• **Exercise prompt**
Copy out every line from the beginning of the records through the line containing "encontre, pour sérieux", including that line, with no changes.

• **Dataset content**
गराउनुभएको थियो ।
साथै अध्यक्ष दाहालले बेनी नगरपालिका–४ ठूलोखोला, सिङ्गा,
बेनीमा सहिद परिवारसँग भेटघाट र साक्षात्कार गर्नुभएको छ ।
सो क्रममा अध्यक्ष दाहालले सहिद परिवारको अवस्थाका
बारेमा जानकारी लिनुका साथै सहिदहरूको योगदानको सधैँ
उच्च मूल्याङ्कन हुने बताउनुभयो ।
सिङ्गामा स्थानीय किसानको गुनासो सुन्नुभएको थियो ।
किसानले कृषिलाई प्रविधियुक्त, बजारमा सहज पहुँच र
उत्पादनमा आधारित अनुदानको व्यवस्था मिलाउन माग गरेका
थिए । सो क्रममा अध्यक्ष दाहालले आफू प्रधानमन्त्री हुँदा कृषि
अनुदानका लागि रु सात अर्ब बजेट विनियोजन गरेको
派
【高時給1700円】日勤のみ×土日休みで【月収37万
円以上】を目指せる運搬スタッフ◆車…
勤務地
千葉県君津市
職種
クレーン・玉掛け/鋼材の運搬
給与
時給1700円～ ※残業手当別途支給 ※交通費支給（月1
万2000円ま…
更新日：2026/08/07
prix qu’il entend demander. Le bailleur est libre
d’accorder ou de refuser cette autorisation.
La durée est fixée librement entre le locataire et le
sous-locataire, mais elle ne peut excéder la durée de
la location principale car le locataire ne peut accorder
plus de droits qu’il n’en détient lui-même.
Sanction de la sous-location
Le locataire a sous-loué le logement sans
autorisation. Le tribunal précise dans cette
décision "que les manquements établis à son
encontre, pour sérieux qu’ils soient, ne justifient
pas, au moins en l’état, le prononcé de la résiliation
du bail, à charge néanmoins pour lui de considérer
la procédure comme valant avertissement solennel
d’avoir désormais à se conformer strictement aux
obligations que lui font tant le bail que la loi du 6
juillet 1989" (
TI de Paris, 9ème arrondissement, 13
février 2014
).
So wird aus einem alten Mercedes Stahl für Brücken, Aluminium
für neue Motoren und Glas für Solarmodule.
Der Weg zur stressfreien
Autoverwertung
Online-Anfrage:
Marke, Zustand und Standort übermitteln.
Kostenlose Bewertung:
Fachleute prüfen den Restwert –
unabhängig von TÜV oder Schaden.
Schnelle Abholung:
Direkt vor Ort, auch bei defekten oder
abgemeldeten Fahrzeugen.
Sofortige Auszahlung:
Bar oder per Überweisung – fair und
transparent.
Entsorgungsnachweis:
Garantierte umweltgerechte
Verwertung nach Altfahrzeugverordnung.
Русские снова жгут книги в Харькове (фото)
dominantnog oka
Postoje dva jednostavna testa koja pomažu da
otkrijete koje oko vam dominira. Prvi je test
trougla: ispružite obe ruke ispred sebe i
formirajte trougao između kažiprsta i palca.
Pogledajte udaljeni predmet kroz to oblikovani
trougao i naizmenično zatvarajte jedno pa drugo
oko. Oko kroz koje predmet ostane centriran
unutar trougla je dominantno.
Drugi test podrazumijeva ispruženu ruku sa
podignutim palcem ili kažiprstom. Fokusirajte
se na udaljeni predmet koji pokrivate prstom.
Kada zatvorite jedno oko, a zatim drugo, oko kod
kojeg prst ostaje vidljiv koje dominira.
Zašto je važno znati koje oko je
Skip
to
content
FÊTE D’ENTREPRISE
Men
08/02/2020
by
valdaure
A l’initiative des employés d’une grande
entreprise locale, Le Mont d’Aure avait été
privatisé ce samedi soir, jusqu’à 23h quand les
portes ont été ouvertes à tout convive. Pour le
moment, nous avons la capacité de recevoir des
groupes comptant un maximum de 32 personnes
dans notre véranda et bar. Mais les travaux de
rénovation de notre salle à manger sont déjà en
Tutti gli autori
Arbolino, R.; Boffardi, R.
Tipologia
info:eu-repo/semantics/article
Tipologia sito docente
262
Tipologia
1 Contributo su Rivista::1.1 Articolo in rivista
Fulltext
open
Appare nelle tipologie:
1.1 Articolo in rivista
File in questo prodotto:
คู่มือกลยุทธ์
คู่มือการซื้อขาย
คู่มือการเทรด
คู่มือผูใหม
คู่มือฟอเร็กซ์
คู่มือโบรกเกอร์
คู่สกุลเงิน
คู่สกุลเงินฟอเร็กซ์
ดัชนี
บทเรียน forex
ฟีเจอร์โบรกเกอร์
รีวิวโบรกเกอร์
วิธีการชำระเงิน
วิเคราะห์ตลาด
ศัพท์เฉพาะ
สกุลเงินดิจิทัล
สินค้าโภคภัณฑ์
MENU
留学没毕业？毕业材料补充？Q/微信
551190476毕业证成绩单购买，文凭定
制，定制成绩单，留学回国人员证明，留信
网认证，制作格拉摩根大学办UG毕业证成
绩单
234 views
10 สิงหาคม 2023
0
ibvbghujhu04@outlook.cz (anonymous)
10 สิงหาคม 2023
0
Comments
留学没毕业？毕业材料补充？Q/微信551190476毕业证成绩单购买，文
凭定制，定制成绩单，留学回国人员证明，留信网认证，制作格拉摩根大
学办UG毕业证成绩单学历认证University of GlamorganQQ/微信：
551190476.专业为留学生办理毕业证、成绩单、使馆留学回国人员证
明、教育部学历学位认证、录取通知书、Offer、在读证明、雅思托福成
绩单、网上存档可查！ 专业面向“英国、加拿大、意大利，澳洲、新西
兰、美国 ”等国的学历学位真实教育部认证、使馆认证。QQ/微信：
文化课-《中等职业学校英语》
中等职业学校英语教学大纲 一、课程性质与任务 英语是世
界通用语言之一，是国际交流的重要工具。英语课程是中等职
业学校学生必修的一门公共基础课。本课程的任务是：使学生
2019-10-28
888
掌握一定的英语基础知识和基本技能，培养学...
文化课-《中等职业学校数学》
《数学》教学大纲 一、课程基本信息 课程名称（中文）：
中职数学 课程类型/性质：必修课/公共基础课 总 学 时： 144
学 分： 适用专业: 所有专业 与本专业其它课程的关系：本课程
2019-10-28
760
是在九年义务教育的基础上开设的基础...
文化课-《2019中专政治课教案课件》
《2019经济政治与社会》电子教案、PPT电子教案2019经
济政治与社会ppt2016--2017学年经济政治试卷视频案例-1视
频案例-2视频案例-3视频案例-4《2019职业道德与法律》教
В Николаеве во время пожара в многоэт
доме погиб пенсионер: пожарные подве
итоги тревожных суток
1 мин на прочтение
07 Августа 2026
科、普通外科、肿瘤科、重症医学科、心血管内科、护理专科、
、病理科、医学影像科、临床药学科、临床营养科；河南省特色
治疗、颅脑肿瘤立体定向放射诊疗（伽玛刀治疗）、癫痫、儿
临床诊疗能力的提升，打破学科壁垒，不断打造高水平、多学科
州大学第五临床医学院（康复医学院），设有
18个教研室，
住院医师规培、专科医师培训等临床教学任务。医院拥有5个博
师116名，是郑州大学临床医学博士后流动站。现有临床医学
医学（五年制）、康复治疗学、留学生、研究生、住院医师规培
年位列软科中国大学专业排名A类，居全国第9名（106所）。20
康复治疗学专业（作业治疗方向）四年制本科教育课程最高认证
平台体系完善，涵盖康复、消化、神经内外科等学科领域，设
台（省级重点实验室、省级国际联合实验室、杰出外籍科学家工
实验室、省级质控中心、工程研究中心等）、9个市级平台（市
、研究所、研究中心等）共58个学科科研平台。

• **Answer box**
गराउनुभएको थियो ।
साथै अध्यक्ष दाहालले बेनी नगरपालिका–४ ठूलोखोला, सिङ्गा,
बेनीमा सहिद परिवारसँग भेटघाट र साक्षात्कार गर्नुभएको छ ।
सो क्रममा अध्यक्ष दाहालले सहिद परिवारको अवस्थाका
बारेमा जानकारी लिनुका साथै सहिदहरूको योगदानको सधैँ
उच्च मूल्याङ्कन हुने बताउनुभयो ।
सिङ्गामा स्थानीय किसानको गुनासो सुन्नुभएको थियो ।
किसानले कृषिलाई प्रविधियुक्त, बजारमा सहज पहुँच र
उत्पादनमा आधारित अनुदानको व्यवस्था मिलाउन माग गरेका
थिए । सो क्रममा अध्यक्ष दाहालले आफू प्रधानमन्त्री हुँदा कृषि
अनुदानका लागि रु सात अर्ब बजेट विनियोजन गरेको
派
【高時給1700円】日勤のみ×土日休みで【月収37万
円以上】を目指せる運搬スタッフ◆車…
勤務地
千葉県君津市
職種
クレーン・玉掛け/鋼材の運搬
給与
時給1700円～ ※残業手当別途支給 ※交通費支給（月1
万2000円ま…
更新日：2026/08/07
prix qu’il entend demander. Le bailleur est libre
d’accorder ou de refuser cette autorisation.
La durée est fixée librement entre le locataire et le
sous-locataire, mais elle ne peut excéder la durée de
la location principale car le locataire ne peut accorder
plus de droits qu’il n’en détient lui-même.
Sanction de la sous-location
Le locataire a sous-loué le logement sans
autorisation. Le tribunal précise dans cette
décision "que les manquements établis à son
encontre, pour sérieux qu’ils soient, ne justifient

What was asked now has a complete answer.